## Short task
Copy out all of the material below word for word, leaving out the pictures.

>> Start

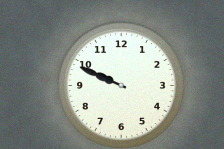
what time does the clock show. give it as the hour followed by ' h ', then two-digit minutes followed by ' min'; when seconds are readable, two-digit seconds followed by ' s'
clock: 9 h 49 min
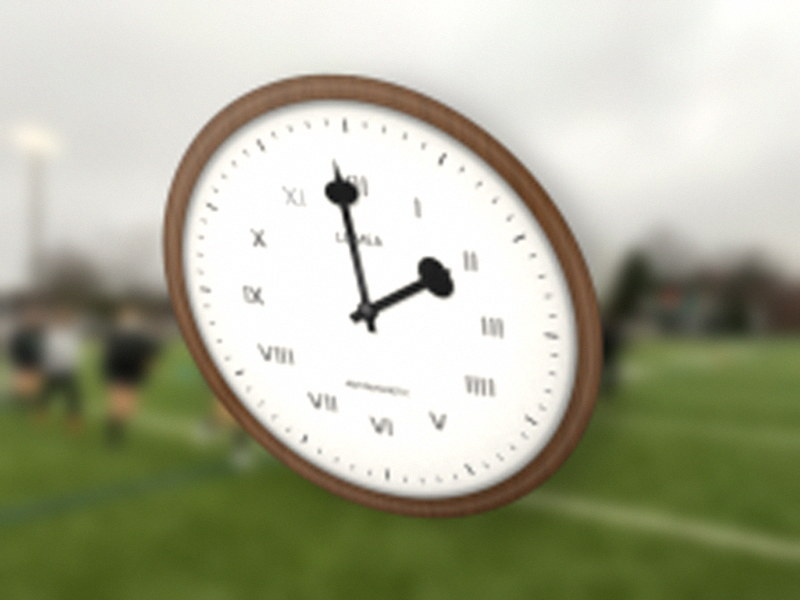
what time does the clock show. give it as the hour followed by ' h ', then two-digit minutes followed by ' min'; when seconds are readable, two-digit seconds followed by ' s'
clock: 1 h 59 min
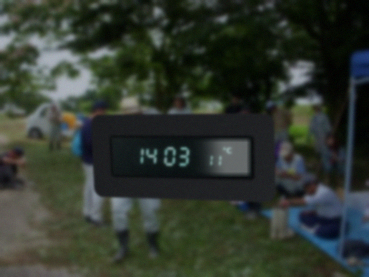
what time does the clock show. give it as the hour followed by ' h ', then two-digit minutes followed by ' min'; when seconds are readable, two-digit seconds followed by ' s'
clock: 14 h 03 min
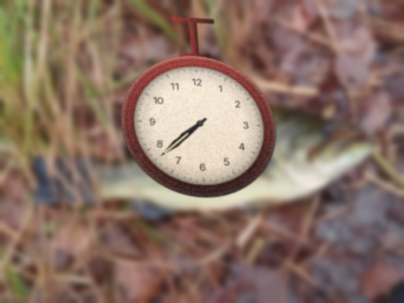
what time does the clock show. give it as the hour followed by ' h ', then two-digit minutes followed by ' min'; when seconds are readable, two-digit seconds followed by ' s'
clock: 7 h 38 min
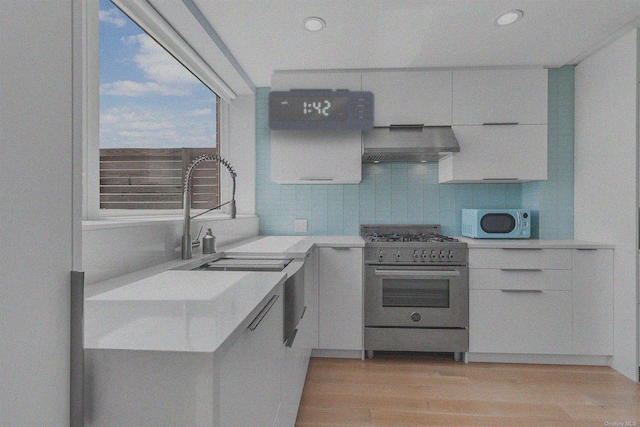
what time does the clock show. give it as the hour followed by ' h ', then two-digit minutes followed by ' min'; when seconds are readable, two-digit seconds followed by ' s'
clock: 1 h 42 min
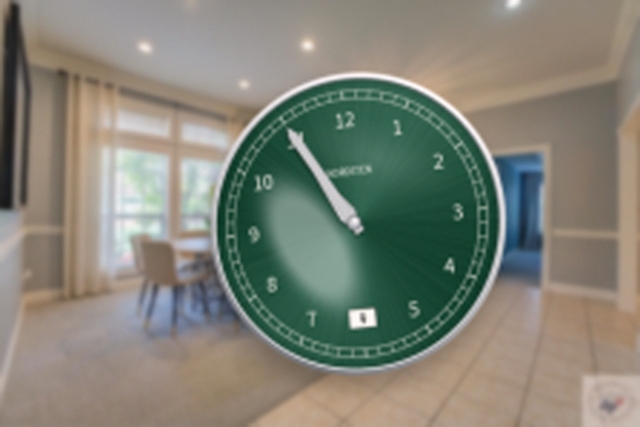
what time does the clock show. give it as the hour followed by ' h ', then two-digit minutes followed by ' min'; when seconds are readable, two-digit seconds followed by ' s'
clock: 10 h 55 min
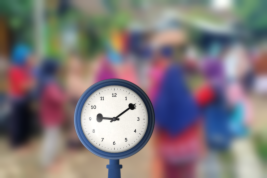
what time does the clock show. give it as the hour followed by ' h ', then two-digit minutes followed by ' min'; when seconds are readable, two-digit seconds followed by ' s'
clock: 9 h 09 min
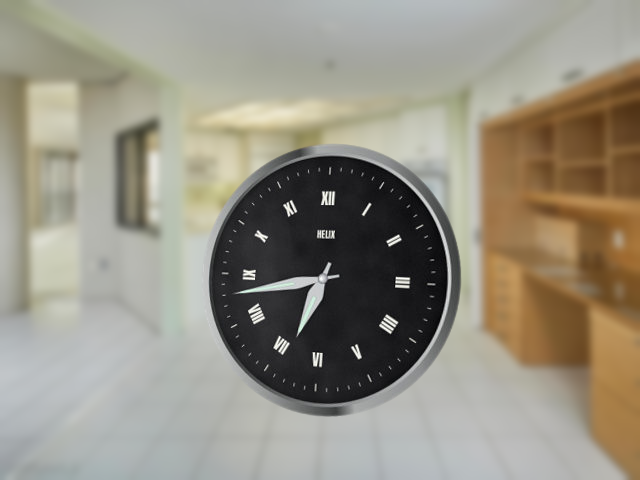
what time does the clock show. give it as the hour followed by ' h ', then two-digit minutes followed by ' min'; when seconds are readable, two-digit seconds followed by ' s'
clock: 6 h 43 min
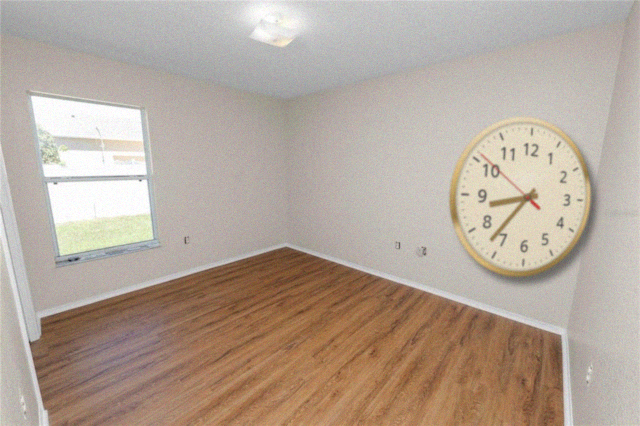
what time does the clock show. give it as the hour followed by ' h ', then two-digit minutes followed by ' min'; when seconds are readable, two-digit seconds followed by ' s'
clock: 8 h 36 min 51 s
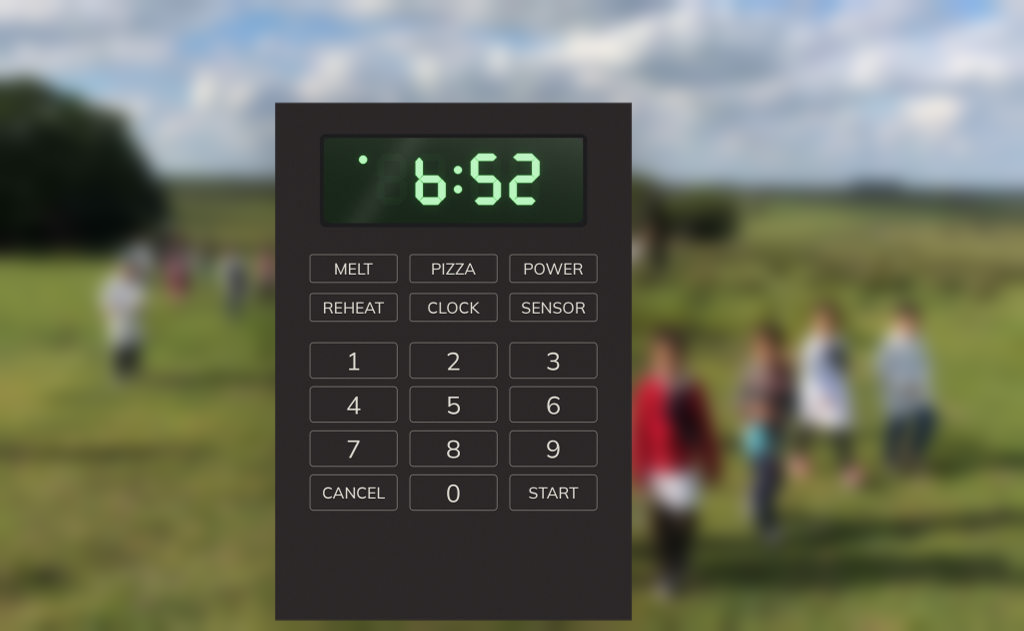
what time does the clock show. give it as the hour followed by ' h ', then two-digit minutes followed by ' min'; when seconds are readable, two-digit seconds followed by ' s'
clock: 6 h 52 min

>> End

## Task response
what time does the clock show. give it as the hour followed by ' h ', then two-digit minutes followed by ' min'; when seconds are readable, two-digit seconds followed by ' s'
clock: 9 h 49 min
what time does the clock show. give it as the hour followed by ' h ', then two-digit minutes followed by ' min'; when seconds are readable, two-digit seconds followed by ' s'
clock: 1 h 59 min
what time does the clock show. give it as the hour followed by ' h ', then two-digit minutes followed by ' min'; when seconds are readable, two-digit seconds followed by ' s'
clock: 14 h 03 min
what time does the clock show. give it as the hour followed by ' h ', then two-digit minutes followed by ' min'; when seconds are readable, two-digit seconds followed by ' s'
clock: 7 h 38 min
what time does the clock show. give it as the hour followed by ' h ', then two-digit minutes followed by ' min'; when seconds are readable, two-digit seconds followed by ' s'
clock: 1 h 42 min
what time does the clock show. give it as the hour followed by ' h ', then two-digit minutes followed by ' min'; when seconds are readable, two-digit seconds followed by ' s'
clock: 10 h 55 min
what time does the clock show. give it as the hour followed by ' h ', then two-digit minutes followed by ' min'; when seconds are readable, two-digit seconds followed by ' s'
clock: 9 h 09 min
what time does the clock show. give it as the hour followed by ' h ', then two-digit minutes followed by ' min'; when seconds are readable, two-digit seconds followed by ' s'
clock: 6 h 43 min
what time does the clock show. give it as the hour followed by ' h ', then two-digit minutes followed by ' min'; when seconds are readable, two-digit seconds followed by ' s'
clock: 8 h 36 min 51 s
what time does the clock show. give it as the hour followed by ' h ', then two-digit minutes followed by ' min'; when seconds are readable, two-digit seconds followed by ' s'
clock: 6 h 52 min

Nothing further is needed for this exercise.